Stored dataset items:
****************************************
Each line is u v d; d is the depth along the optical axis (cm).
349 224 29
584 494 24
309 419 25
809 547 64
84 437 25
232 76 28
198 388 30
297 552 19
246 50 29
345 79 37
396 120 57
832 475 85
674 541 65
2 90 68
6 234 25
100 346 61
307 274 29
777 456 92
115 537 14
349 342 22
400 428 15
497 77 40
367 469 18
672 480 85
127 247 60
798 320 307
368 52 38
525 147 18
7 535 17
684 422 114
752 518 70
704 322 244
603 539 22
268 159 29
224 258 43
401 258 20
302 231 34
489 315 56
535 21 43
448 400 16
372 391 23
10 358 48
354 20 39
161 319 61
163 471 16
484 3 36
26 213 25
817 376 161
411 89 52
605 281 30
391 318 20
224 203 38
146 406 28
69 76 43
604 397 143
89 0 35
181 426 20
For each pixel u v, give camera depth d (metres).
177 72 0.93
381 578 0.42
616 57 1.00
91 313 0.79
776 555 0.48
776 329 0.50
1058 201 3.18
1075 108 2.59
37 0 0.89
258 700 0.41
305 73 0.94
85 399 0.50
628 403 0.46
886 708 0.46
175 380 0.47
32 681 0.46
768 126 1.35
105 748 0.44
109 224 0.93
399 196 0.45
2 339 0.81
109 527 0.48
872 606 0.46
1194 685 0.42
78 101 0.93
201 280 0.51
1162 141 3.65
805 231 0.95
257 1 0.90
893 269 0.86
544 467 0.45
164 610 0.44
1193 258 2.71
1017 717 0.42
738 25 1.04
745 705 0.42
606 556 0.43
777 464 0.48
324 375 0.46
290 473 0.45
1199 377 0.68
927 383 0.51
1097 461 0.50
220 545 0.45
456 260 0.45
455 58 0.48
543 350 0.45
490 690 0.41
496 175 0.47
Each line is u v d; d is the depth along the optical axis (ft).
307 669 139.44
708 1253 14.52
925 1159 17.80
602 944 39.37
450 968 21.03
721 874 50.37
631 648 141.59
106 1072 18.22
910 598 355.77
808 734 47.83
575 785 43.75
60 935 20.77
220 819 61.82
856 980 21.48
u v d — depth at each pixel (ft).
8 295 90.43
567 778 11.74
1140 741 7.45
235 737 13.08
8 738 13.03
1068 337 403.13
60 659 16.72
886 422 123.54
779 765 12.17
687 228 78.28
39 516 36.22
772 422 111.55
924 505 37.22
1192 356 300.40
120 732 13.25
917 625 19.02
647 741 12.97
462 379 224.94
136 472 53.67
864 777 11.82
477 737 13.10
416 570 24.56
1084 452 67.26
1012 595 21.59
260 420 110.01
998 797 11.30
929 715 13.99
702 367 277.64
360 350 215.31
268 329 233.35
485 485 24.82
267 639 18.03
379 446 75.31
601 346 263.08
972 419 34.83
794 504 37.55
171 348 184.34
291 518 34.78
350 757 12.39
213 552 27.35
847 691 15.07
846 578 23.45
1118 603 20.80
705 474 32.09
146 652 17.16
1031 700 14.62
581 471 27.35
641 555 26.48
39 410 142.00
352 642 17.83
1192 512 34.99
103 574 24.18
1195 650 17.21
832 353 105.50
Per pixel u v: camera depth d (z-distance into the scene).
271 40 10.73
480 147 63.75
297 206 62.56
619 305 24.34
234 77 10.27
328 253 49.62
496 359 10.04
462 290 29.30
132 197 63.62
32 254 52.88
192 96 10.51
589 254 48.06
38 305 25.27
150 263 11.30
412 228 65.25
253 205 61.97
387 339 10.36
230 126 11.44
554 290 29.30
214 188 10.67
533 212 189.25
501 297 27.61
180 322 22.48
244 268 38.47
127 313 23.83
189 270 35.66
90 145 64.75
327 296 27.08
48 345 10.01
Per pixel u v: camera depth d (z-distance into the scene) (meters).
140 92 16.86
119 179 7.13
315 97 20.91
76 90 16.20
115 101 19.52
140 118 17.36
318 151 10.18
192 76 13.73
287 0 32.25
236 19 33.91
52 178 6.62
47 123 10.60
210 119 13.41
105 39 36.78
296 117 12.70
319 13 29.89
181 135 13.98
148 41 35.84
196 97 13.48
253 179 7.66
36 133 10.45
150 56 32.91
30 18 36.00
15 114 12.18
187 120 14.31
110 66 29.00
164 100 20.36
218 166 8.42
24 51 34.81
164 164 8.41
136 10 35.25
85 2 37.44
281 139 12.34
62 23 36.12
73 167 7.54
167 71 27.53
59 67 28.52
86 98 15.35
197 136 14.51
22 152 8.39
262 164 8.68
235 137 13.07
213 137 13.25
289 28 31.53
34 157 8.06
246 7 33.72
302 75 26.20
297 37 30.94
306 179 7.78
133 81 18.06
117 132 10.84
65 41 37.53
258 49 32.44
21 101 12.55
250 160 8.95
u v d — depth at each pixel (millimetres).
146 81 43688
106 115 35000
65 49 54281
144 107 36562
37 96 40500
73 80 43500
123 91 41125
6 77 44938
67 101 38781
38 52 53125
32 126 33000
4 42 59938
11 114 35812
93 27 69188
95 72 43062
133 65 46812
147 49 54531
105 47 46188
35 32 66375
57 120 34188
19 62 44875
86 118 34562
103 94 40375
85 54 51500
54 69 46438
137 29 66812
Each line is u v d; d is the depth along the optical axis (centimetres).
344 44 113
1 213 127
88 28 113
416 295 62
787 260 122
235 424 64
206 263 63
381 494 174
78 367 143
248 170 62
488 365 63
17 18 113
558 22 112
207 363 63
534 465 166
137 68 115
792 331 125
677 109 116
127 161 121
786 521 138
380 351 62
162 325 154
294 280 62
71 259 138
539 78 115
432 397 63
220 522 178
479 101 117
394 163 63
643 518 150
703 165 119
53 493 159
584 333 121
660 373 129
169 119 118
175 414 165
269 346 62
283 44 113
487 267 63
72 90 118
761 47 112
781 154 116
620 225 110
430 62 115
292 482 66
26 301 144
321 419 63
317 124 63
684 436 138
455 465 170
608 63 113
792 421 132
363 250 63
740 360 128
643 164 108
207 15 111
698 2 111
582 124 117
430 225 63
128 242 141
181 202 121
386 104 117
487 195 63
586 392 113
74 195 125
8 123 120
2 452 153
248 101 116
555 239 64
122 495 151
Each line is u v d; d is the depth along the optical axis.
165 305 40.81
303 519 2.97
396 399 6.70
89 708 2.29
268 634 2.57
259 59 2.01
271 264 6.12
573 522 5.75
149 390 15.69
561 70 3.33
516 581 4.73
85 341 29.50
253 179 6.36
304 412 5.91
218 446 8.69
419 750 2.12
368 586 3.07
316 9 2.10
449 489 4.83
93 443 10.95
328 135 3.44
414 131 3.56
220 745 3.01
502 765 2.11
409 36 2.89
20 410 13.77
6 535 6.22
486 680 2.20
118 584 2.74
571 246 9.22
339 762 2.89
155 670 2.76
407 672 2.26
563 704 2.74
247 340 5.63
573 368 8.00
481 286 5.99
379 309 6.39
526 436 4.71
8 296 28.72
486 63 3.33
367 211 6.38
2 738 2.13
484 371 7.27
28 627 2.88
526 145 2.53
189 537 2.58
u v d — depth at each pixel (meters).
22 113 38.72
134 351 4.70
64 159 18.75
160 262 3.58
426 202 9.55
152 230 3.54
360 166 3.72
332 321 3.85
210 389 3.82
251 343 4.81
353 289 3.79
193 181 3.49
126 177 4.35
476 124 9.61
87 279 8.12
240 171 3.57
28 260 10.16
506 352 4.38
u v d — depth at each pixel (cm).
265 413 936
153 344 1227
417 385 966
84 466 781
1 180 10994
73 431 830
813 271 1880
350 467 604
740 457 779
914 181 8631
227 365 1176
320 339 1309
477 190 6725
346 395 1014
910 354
****************************************
Copy out every line of the data where the word "optical" occurs.

### [WRITTEN RESPONSE]
Each line is u v d; d is the depth along the optical axis (cm).
Each line is u v d; d is the depth along the optical axis (ft).
Each line is u v d; d is the depth along the optical axis (centimetres).
Each line is u v d; d is the depth along the optical axis.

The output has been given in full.